• 수행할 과제: 아래 자료의 모든 줄을 한 글자도 바꾸지 말고 다시 적으세요.

============================================================

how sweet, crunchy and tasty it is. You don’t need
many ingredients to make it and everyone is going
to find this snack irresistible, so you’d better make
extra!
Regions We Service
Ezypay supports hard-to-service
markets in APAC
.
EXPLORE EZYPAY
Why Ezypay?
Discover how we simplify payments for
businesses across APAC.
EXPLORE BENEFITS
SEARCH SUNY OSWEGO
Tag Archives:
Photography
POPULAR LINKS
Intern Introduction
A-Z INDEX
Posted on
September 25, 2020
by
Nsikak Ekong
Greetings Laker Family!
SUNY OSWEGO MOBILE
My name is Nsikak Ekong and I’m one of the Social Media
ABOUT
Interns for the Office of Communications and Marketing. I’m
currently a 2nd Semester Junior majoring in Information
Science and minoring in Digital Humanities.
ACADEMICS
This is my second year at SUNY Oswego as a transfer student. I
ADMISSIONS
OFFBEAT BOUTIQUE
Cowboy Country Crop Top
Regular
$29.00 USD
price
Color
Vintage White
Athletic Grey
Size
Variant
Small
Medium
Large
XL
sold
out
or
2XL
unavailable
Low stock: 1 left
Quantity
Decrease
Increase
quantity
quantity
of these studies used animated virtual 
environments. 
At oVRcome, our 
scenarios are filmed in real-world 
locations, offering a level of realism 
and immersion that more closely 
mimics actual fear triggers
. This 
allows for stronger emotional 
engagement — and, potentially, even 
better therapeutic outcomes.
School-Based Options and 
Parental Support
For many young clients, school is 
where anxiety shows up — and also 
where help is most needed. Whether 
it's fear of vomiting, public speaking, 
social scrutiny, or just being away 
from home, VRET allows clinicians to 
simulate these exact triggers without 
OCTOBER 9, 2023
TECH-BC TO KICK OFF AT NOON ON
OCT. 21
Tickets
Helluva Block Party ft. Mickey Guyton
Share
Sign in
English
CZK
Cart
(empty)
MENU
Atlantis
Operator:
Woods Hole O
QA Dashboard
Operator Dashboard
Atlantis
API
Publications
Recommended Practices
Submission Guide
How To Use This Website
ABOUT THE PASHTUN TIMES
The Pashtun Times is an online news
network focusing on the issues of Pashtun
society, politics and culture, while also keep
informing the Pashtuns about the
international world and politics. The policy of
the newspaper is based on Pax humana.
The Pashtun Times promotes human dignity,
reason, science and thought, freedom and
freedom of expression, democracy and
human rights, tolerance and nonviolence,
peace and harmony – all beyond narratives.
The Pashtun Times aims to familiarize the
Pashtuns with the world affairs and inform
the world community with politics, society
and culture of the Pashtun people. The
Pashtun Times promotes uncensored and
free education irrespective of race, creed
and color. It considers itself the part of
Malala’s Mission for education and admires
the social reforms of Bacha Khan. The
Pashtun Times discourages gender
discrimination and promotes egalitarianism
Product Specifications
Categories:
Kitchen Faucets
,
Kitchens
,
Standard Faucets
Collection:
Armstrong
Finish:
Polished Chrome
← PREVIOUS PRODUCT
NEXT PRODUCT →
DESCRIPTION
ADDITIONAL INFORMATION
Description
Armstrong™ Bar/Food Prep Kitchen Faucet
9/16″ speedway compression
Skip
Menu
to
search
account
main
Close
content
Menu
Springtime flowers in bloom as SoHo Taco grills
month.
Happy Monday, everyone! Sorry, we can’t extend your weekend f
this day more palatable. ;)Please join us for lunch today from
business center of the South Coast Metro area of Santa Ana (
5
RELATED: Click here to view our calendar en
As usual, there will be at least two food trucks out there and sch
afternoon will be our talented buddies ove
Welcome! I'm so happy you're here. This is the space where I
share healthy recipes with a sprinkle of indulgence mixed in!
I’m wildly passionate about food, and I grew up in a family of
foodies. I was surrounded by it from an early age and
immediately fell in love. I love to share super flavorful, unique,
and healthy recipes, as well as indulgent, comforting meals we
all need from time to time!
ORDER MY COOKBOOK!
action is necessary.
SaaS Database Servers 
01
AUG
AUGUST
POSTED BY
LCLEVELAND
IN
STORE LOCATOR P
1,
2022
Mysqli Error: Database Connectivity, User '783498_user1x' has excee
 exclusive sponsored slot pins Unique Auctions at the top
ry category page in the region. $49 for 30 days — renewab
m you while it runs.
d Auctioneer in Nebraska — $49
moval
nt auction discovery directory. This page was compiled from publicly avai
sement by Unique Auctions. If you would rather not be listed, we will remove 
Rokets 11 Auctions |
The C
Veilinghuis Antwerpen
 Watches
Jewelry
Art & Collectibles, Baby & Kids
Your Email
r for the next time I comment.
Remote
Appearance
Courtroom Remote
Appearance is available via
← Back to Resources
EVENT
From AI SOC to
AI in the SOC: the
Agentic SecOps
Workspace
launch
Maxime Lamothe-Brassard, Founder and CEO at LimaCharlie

============================================================

• 문제 풀이:
how sweet, crunchy and tasty it is. You don’t need
many ingredients to make it and everyone is going
to find this snack irresistible, so you’d better make
extra!
Regions We Service
Ezypay supports hard-to-service
markets in APAC
.
EXPLORE EZYPAY
Why Ezypay?
Discover how we simplify payments for
businesses across APAC.
EXPLORE BENEFITS
SEARCH SUNY OSWEGO
Tag Archives:
Photography
POPULAR LINKS
Intern Introduction
A-Z INDEX
Posted on
September 25, 2020
by
Nsikak Ekong
Greetings Laker Family!
SUNY OSWEGO MOBILE
My name is Nsikak Ekong and I’m one of the Social Media
ABOUT
Interns for the Office of Communications and Marketing. I’m
currently a 2nd Semester Junior majoring in Information
Science and minoring in Digital Humanities.
ACADEMICS
This is my second year at SUNY Oswego as a transfer student. I
ADMISSIONS
OFFBEAT BOUTIQUE
Cowboy Country Crop Top
Regular
$29.00 USD
price
Color
Vintage White
Athletic Grey
Size
Variant
Small
Medium
Large
XL
sold
out
or
2XL
unavailable
Low stock: 1 left
Quantity
Decrease
Increase
quantity
quantity
of these studies used animated virtual 
environments. 
At oVRcome, our 
scenarios are filmed in real-world 
locations, offering a level of realism 
and immersion that more closely 
mimics actual fear triggers
. This 
allows for stronger emotional 
engagement — and, potentially, even 
better therapeutic outcomes.
School-Based Options and 
Parental Support
For many young clients, school is 
where anxiety shows up — and also 
where help is most needed. Whether 
it's fear of vomiting, public speaking, 
social scrutiny, or just being away 
from home, VRET allows clinicians to 
simulate these exact triggers without 
OCTOBER 9, 2023
TECH-BC TO KICK OFF AT NOON ON
OCT. 21
Tickets
Helluva Block Party ft. Mickey Guyton
Share
Sign in
English
CZK
Cart
(empty)
MENU
Atlantis
Operator:
Woods Hole O
QA Dashboard
Operator Dashboard
Atlantis
API
Publications
Recommended Practices
Submission Guide
How To Use This Website
ABOUT THE PASHTUN TIMES
The Pashtun Times is an online news
network focusing on the issues of Pashtun
society, politics and culture, while also keep
informing the Pashtuns about the
international world and politics. The policy of
the newspaper is based on Pax humana.
The Pashtun Times promotes human dignity,
reason, science and thought, freedom and
freedom of expression, democracy and
human rights, tolerance and nonviolence,
peace and harmony – all beyond narratives.
The Pashtun Times aims to familiarize the
Pashtuns with the world affairs and inform
the world community with politics, society
and culture of the Pashtun people. The
Pashtun Times promotes uncensored and
free education irrespective of race, creed
and color. It considers itself the part of
Malala’s Mission for education and admires
the social reforms of Bacha Khan. The
Pashtun Times discourages gender
discrimination and promotes egalitarianism
Product Specifications
Categories:
Kitchen Faucets
,
Kitchens
,
Standard Faucets
Collection:
Armstrong
Finish:
Polished Chrome
← PREVIOUS PRODUCT
NEXT PRODUCT →
DESCRIPTION
ADDITIONAL INFORMATION
Description
Armstrong™ Bar/Food Prep Kitchen Faucet
9/16″ speedway compression
Skip
Menu
to
search
account
main
Close
content
Menu
Springtime flowers in bloom as SoHo Taco grills
month.
Happy Monday, everyone! Sorry, we can’t extend your weekend f
this day more palatable. ;)Please join us for lunch today from
business center of the South Coast Metro area of Santa Ana (
5
RELATED: Click here to view our calendar en
As usual, there will be at least two food trucks out there and sch
afternoon will be our talented buddies ove
Welcome! I'm so happy you're here. This is the space where I
share healthy recipes with a sprinkle of indulgence mixed in!
I’m wildly passionate about food, and I grew up in a family of
foodies. I was surrounded by it from an early age and
immediately fell in love. I love to share super flavorful, unique,
and healthy recipes, as well as indulgent, comforting meals we
all need from time to time!
ORDER MY COOKBOOK!
action is necessary.
SaaS Database Servers 
01
AUG
AUGUST
POSTED BY
LCLEVELAND
IN
STORE LOCATOR P
1,
2022
Mysqli Error: Database Connectivity, User '783498_user1x' has excee
 exclusive sponsored slot pins Unique Auctions at the top
ry category page in the region. $49 for 30 days — renewab
m you while it runs.
d Auctioneer in Nebraska — $49
moval
nt auction discovery directory. This page was compiled from publicly avai
sement by Unique Auctions. If you would rather not be listed, we will remove 
Rokets 11 Auctions |
The C
Veilinghuis Antwerpen
 Watches
Jewelry
Art & Collectibles, Baby & Kids
Your Email
r for the next time I comment.
Remote
Appearance
Courtroom Remote
Appearance is available via
← Back to Resources
EVENT
From AI SOC to
AI in the SOC: the
Agentic SecOps
Workspace
launch
Maxime Lamothe-Brassard, Founder and CEO at LimaCharlie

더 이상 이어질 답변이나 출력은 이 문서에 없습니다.